# [WORK ITEM]
Keep only the lines that hold the string "street", filtering out the rest of the entries below.

Stored data entries:
⟨

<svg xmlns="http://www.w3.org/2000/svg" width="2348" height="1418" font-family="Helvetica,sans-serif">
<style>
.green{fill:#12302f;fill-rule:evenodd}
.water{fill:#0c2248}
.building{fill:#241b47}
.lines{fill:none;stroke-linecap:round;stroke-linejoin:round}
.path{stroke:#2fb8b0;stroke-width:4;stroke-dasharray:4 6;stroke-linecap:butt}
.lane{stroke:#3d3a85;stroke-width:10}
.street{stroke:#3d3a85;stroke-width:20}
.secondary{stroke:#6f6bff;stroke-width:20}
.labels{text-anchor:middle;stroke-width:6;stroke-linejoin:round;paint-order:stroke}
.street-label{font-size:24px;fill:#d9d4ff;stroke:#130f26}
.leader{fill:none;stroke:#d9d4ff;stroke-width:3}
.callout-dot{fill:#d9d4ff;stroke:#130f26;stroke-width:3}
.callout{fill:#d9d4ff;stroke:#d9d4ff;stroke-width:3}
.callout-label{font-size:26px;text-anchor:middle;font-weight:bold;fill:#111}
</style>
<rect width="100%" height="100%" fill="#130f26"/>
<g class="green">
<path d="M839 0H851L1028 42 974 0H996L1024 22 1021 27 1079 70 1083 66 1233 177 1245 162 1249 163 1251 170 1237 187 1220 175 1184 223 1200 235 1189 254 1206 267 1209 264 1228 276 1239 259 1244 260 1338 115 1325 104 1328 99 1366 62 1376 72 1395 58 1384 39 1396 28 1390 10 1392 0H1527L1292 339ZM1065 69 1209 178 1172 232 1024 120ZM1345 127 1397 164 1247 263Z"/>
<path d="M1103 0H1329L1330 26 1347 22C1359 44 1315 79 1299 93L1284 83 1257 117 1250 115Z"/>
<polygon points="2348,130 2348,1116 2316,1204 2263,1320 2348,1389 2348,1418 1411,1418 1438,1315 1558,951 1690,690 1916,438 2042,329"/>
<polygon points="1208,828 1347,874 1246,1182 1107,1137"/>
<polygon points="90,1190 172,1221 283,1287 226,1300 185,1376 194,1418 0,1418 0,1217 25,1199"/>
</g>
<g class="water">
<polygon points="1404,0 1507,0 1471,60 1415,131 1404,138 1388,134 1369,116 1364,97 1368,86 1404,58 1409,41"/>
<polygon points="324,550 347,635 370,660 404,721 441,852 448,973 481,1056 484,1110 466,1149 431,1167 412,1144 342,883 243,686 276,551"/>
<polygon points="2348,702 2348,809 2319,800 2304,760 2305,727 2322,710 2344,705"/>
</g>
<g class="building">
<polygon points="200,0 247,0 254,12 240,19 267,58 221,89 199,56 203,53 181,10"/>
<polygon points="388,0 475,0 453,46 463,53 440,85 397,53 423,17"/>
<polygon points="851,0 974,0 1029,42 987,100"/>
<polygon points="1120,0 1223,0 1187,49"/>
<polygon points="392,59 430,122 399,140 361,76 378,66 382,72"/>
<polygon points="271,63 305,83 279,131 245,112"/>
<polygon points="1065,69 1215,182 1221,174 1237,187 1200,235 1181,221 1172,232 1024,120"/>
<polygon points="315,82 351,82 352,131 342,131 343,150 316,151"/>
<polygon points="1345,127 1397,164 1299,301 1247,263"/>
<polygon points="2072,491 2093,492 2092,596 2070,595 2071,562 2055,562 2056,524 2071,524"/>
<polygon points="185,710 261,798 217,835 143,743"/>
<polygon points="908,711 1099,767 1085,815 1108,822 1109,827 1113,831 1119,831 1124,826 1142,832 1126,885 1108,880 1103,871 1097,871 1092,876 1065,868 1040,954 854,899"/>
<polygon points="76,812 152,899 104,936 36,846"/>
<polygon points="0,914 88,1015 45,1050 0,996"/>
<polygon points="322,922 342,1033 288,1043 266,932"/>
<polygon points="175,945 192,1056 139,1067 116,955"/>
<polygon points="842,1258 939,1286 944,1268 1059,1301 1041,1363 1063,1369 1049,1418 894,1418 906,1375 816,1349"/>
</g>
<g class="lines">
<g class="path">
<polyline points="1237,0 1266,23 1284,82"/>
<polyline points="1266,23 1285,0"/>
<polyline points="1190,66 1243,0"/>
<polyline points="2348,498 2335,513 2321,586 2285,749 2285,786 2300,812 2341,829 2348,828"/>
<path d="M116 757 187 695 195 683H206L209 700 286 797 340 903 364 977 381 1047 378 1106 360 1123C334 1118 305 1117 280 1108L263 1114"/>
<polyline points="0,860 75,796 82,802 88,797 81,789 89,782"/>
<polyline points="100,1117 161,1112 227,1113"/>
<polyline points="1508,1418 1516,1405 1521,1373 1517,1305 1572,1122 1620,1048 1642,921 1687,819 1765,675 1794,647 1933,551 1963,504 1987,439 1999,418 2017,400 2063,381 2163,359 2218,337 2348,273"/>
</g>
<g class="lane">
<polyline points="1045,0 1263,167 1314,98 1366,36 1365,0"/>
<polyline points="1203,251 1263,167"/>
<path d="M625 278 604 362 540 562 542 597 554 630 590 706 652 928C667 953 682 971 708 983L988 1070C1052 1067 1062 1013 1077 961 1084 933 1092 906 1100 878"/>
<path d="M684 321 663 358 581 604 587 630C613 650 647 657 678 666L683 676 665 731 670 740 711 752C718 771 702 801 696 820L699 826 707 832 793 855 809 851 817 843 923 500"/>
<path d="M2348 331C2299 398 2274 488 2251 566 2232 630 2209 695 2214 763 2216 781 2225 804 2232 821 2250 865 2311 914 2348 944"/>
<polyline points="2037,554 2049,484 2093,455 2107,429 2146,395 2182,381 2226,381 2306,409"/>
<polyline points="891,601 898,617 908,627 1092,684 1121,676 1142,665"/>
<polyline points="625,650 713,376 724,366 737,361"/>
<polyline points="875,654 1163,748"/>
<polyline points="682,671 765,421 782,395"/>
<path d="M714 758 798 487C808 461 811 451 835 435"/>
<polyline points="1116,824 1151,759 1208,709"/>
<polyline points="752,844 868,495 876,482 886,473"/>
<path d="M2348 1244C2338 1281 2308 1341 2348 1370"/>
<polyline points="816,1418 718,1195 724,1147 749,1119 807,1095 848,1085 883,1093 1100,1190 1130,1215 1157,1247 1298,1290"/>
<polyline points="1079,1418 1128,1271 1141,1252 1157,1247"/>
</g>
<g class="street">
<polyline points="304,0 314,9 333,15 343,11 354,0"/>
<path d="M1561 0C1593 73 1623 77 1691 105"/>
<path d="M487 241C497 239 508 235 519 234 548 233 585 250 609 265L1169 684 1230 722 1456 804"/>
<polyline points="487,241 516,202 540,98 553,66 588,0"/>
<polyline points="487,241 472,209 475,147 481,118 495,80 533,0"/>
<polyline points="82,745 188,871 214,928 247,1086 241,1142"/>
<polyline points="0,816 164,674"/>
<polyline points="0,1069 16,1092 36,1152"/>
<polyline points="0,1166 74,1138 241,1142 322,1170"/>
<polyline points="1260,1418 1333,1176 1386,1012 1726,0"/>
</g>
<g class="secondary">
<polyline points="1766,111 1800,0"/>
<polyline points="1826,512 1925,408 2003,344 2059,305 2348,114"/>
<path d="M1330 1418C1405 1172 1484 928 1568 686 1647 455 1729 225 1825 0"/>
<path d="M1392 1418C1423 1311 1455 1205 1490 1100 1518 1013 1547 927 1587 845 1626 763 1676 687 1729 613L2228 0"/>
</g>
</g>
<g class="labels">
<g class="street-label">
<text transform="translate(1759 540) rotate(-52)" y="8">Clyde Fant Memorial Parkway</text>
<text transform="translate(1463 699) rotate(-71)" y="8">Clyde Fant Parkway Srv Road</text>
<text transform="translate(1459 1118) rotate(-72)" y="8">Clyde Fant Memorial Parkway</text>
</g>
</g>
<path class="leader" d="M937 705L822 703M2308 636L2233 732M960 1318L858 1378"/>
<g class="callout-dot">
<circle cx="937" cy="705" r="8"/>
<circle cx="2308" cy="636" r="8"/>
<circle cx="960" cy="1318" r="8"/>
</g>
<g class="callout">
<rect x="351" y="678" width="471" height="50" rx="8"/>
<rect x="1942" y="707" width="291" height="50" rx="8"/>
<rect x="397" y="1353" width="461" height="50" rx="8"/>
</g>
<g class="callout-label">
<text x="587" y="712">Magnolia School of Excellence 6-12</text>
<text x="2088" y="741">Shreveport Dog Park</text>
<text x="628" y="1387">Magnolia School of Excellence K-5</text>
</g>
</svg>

⟩

# [EXPECTED ANSWER]
.street{stroke:#3d3a85;stroke-width:20}
.street-label{font-size:24px;fill:#d9d4ff;stroke:#130f26}
<g class="street">
<g class="street-label">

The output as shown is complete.